## Task description
Update the material below by changing every "segments" to "slices" and leaving everything else the same.
=== Records for the exercise ===
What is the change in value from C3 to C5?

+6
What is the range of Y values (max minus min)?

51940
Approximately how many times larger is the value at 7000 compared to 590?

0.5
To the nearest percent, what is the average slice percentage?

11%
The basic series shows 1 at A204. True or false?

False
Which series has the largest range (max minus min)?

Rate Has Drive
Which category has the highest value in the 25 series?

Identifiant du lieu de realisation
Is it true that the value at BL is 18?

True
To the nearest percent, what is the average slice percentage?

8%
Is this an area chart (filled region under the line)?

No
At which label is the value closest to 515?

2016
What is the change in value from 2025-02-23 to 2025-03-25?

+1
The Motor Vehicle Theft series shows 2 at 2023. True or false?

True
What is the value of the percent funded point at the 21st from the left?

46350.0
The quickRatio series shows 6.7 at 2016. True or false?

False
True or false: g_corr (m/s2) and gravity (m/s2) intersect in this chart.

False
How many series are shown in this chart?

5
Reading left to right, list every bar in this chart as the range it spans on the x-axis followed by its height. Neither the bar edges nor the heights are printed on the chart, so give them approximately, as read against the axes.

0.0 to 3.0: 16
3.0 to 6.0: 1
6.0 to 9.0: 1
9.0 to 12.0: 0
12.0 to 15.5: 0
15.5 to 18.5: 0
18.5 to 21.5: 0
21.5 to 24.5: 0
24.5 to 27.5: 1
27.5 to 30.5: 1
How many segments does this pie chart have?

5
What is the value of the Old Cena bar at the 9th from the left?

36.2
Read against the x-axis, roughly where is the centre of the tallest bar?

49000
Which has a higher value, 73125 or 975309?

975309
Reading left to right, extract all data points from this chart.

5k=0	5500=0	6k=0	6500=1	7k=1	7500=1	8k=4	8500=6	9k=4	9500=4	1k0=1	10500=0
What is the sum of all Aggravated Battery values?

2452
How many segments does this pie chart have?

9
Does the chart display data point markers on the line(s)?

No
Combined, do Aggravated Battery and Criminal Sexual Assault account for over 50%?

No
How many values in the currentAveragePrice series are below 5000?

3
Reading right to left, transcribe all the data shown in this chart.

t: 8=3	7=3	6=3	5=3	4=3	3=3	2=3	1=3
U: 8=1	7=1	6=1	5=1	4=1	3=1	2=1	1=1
===
## Written response
What is the change in value from C3 to C5?

+6
What is the range of Y values (max minus min)?

51940
Approximately how many times larger is the value at 7000 compared to 590?

0.5
To the nearest percent, what is the average slice percentage?

11%
The basic series shows 1 at A204. True or false?

False
Which series has the largest range (max minus min)?

Rate Has Drive
Which category has the highest value in the 25 series?

Identifiant du lieu de realisation
Is it true that the value at BL is 18?

True
To the nearest percent, what is the average slice percentage?

8%
Is this an area chart (filled region under the line)?

No
At which label is the value closest to 515?

2016
What is the change in value from 2025-02-23 to 2025-03-25?

+1
The Motor Vehicle Theft series shows 2 at 2023. True or false?

True
What is the value of the percent funded point at the 21st from the left?

46350.0
The quickRatio series shows 6.7 at 2016. True or false?

False
True or false: g_corr (m/s2) and gravity (m/s2) intersect in this chart.

False
How many series are shown in this chart?

5
Reading left to right, list every bar in this chart as the range it spans on the x-axis followed by its height. Neither the bar edges nor the heights are printed on the chart, so give them approximately, as read against the axes.

0.0 to 3.0: 16
3.0 to 6.0: 1
6.0 to 9.0: 1
9.0 to 12.0: 0
12.0 to 15.5: 0
15.5 to 18.5: 0
18.5 to 21.5: 0
21.5 to 24.5: 0
24.5 to 27.5: 1
27.5 to 30.5: 1
How many slices does this pie chart have?

5
What is the value of the Old Cena bar at the 9th from the left?

36.2
Read against the x-axis, roughly where is the centre of the tallest bar?

49000
Which has a higher value, 73125 or 975309?

975309
Reading left to right, extract all data points from this chart.

5k=0	5500=0	6k=0	6500=1	7k=1	7500=1	8k=4	8500=6	9k=4	9500=4	1k0=1	10500=0
What is the sum of all Aggravated Battery values?

2452
How many slices does this pie chart have?

9
Does the chart display data point markers on the line(s)?

No
Combined, do Aggravated Battery and Criminal Sexual Assault account for over 50%?

No
How many values in the currentAveragePrice series are below 5000?

3
Reading right to left, transcribe all the data shown in this chart.

t: 8=3	7=3	6=3	5=3	4=3	3=3	2=3	1=3
U: 8=1	7=1	6=1	5=1	4=1	3=1	2=1	1=1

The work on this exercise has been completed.